We talked all day. There were millions of bricks in that edifice of hate between us but with those two words, “I’m sorry”, a few bricks had fallen. As the day went on, they continued to fall.


5 Ways to Increase Your Blog Readership

This is my 500th post here on the Green-Walled Tower so hopefully I’ve learned a thing or two about blogging.

If I had a euro for every post I've made here...

If I had a euro for every post I’ve made here…

Like any blogger, I’m always trying to grow my readership and I’ve been analyzing how to do that. Here is what I’ve concluded, based on my own stats.

5. Do collaborate.

The best thing about blogging is that there is likely a market for whatever you writing: readers with blogs of their own. If you can join a group (as in my case, Friday Fictioneers or Sunday Photo Fiction) and participate actively, it gives you a built-in audience of like-minded individuals.

4. Do give useful information.

My fifth-highest post, in terms of hits, is called How to Eat a Triangle Kimbap, and is about just that. In fact, a lot of my posts about Korea got consistently more hits than others, since it’s something that people can use in their lives. Granted, I don’t do this much, since I usually can’t resist making up fake information for laughs, like my Rejected Apple Devices article. But useful information is a good idea, is what I’m saying.

3. Do write about things that at least sound naughty.

My third most viewed post is called Getting Naked With Strangers (in Korea). It is all about the experience of going to a Korean sauna. I posted it just like any other informative article about Korea but then noticed in the following weeks and months that it was getting a lot of hits through search results like naked korea, and korean men naked. It’s even had one today, from the search terms naked korean men. This tip is a little sneaky, since it will get you page hits, but probably not readers. I guarantee that at least 95% of the people who have clicked on that blog post did not go away satisfied because my article was quite G-rated. But it looks good on your blog stats.

censored

Censored?
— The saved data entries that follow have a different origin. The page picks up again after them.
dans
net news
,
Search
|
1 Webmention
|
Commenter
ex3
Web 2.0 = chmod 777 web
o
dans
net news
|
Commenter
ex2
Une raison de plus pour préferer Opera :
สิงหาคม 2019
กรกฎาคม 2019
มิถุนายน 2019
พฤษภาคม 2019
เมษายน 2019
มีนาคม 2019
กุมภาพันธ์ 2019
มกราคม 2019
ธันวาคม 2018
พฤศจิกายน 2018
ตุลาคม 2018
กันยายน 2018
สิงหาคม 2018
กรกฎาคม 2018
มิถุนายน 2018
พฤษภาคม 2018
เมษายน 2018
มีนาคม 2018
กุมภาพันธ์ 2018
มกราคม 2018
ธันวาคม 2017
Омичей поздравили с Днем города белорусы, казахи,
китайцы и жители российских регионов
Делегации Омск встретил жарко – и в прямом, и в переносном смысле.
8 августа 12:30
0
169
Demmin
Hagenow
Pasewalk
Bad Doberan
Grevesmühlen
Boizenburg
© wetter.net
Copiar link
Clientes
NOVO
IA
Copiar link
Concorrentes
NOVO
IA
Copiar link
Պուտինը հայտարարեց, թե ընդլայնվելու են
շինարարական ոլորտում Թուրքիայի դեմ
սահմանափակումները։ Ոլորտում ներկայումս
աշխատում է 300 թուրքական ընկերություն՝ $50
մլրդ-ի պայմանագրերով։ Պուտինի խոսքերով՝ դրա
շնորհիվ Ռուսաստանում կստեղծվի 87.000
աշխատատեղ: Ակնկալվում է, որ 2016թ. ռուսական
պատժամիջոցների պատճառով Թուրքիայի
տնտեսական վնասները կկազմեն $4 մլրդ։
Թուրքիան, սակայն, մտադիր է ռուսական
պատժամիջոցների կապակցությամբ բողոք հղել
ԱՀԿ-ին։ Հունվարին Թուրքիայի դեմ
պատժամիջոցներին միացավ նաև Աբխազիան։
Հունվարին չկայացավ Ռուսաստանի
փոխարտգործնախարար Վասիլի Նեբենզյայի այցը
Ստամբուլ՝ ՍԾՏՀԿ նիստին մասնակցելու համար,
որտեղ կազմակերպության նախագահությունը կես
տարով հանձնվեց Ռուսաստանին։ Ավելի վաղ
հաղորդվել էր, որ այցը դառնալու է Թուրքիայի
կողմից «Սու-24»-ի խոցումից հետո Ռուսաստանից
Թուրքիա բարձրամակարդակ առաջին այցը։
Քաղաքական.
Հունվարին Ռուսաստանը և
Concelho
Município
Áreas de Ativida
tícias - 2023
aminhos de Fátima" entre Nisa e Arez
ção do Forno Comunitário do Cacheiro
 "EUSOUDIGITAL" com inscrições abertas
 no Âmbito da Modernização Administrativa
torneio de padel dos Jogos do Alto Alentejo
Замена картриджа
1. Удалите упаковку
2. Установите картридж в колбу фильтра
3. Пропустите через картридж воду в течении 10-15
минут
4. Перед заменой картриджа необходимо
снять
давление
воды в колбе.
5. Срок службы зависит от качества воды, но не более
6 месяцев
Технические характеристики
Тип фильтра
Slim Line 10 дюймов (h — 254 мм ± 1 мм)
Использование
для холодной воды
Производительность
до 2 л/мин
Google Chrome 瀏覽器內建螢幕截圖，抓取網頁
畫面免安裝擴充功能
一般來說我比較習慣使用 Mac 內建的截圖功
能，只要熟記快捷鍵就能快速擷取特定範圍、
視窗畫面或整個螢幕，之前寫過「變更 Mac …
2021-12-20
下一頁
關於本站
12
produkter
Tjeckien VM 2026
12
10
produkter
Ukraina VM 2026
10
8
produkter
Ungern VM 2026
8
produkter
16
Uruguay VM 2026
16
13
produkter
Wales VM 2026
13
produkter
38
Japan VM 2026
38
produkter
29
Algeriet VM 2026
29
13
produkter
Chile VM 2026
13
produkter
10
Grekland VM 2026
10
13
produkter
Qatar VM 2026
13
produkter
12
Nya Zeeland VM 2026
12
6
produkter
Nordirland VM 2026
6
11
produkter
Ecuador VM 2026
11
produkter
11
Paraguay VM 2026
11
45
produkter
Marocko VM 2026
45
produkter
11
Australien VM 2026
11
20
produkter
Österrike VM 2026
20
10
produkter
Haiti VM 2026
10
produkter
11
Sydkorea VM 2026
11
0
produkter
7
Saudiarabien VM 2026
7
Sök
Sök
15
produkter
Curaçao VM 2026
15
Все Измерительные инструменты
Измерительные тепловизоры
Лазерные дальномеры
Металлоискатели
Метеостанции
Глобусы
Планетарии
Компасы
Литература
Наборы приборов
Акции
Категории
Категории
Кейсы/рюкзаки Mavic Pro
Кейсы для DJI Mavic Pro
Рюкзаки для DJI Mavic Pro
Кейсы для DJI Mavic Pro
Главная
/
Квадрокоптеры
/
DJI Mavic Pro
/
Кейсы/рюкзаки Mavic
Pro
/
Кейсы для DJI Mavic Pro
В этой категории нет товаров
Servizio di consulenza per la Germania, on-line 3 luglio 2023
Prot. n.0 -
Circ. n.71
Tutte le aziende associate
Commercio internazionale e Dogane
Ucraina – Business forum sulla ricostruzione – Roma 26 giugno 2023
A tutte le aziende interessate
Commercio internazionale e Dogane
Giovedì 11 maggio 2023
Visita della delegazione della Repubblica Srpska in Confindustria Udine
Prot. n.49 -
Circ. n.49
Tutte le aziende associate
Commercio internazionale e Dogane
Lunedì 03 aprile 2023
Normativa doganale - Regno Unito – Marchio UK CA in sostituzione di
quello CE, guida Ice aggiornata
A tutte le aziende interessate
Hmm, now I’m curious…

2. Don’t write serial stories.

This one pains me a little, since I like to longer stories. Longer stories let you explore themes and characters and the only way to avoid posting a 5,000-word post that will be TL;DR’d by everyone who comes across it is to break it into segments.

Now it is possible to write a really great serial story that goes on for a long time and only gets better. Dysfunctional Literacy’s The Literary Girlfriend is an excellent example of this. However, in my experience with serial stories, hits decline sharply as the series goes on. New readers don’t have time to go back and read the previous installments and if they miss a week, it’s hard to catch up.

From what I have found, if you are going to write serial stories, make sure that each installment can stand on its own as an independent story. This is very hard to do, especially once a series gets going. I have also found that when I do post a story with several parts, it’s best to post them only a few days apart, so that people don’t forget what is happening in the story.

1. Don’t write fiction.

This one really kills me, since I run a fiction blog. Out of my 500 posts, 389 have been stories (fiction) but out of my top ten most viewed posts, only 2 of them are fiction and only 10 of my top 25 are fiction. Obviously, I’m not saying not to write fiction or that I’m going to give it up, but if you want a lot more readers, fiction is a difficult way to do it. There are a couple possible reasons for this: people don’t search for fiction online like they search for information and news; fiction is harder to skim when you don’t have much time, etc.

Pictured: fiction [*]

Pictured: fiction [*]

In conclusion, there are lots of ways to get more readers but the best way is to produce high quality, creative content. As my sister once told me, “whatever you write, make it really, really good.” This may seem obvious but it’s easy to let things slip after hundreds of posts and just post for the sake of posting. But I’m going to keep trying to think of new, fresh ideas for stories and posts for another 500 posts and beyond. That’s the plan, at least.